▶ _Dataset_
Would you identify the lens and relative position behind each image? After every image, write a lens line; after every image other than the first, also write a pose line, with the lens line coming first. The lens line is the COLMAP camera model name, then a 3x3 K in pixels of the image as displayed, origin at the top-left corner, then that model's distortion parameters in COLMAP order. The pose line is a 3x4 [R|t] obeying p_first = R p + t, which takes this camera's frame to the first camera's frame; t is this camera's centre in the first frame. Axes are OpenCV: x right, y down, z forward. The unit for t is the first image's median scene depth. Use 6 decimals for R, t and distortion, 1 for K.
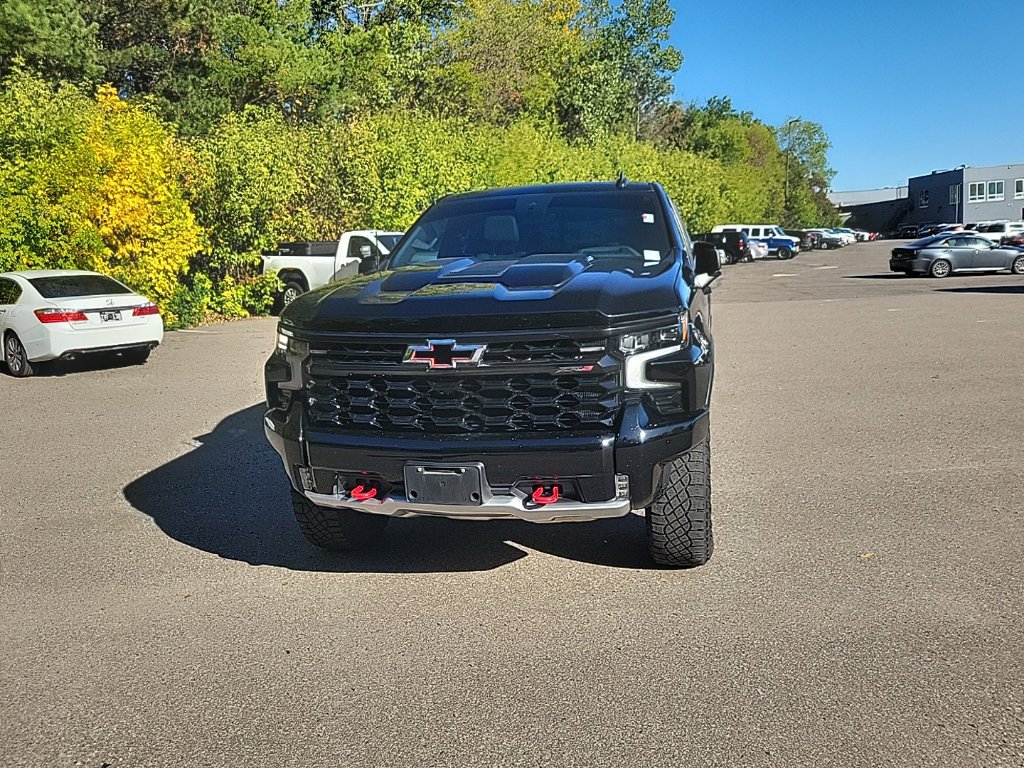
lens RADIAL K [[785.6, 0, 521.1], [0, 785.6, 377.0], [0, 0, 1]] dist [0.052735, -0.035950]
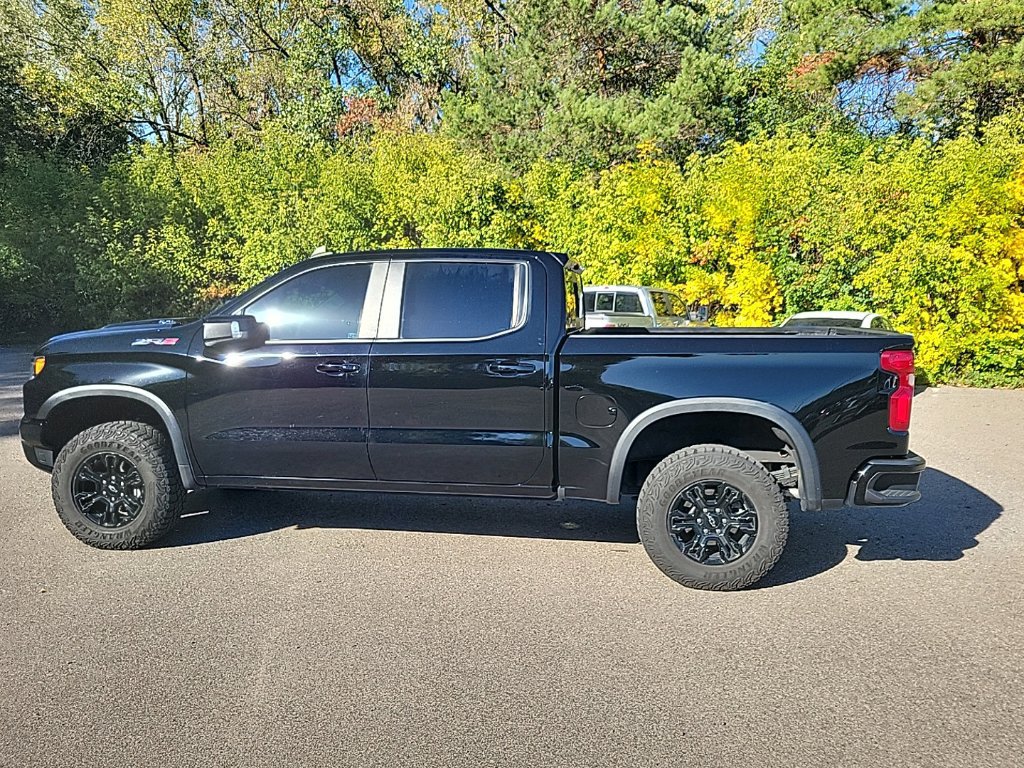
lens RADIAL K [[808.5, 0, 507.3], [0, 808.5, 396.5], [0, 0, 1]] dist [0.028064, 0.011995]
pose [[0.062805, 0.152062, -0.986373, 0.322596], [-0.164180, 0.976434, 0.140076, -0.066161], [0.984429, 0.153146, 0.086290, 0.304460]]
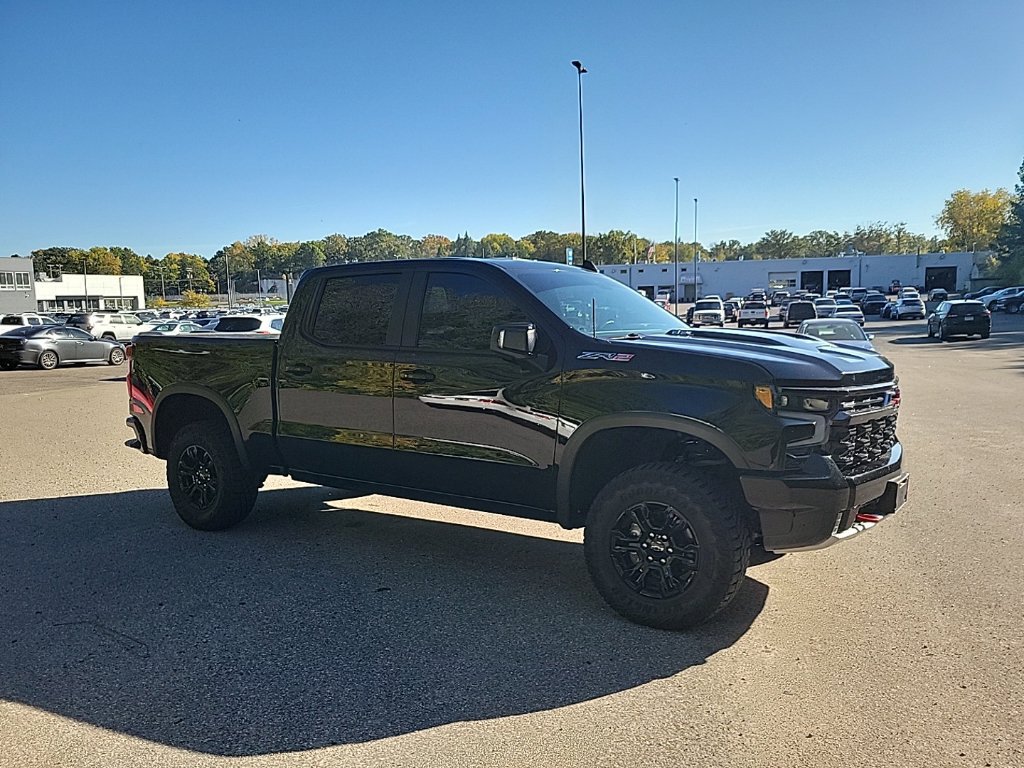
lens RADIAL K [[808.5, 0, 526.2], [0, 808.5, 414.2], [0, 0, 1]] dist [0.028064, 0.011995]
pose [[0.364385, -0.070537, 0.928573, -0.262256], [0.139049, 0.990070, 0.020644, -0.018594], [-0.920809, 0.121595, 0.370575, 0.171090]]
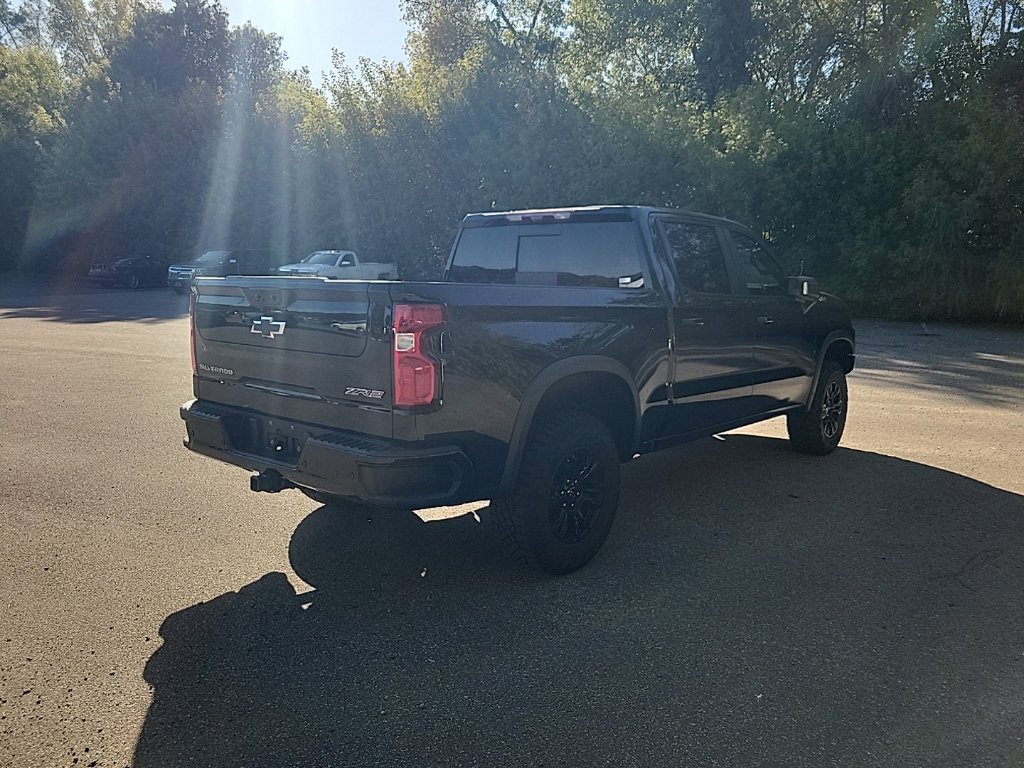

▶ _Instructions to follow_
Arrange the records, from the start through the line containing "414.2], [0, 0, 1]] dist [0.028064, 0.011995]", as a CSV with the columns "input" and "output". Give one row per record, putting its text in the first column and its answer in the second, each in one quoted field with line breaks turned into spaces, and leave the pictures out.

▶ _Written response_
input,output
"Would you identify the lens and relative position behind each image? After every image, write a lens line; after every image other than the first, also write a pose line, with the lens line coming first. The lens line is the COLMAP camera model name, then a 3x3 K in pixels of the image as displayed, origin at the top-left corner, then that model's distortion parameters in COLMAP order. The pose line is a 3x4 [R|t] obeying p_first = R p + t, which takes this camera's frame to the first camera's frame; t is this camera's centre in the first frame. Axes are OpenCV: x right, y down, z forward. The unit for t is the first image's median scene depth. Use 6 decimals for R, t and distortion, 1 for K.","lens RADIAL K [[785.6, 0, 521.1], [0, 785.6, 377.0], [0, 0, 1]] dist [0.052735, -0.035950] lens RADIAL K [[808.5, 0, 507.3], [0, 808.5, 396.5], [0, 0, 1]] dist [0.028064, 0.011995] pose [[0.062805, 0.152062, -0.986373, 0.322596], [-0.164180, 0.976434, 0.140076, -0.066161], [0.984429, 0.153146, 0.086290, 0.304460]] lens RADIAL K [[808.5, 0, 526.2], [0, 808.5, 414.2], [0, 0, 1]] dist [0.028064, 0.011995]"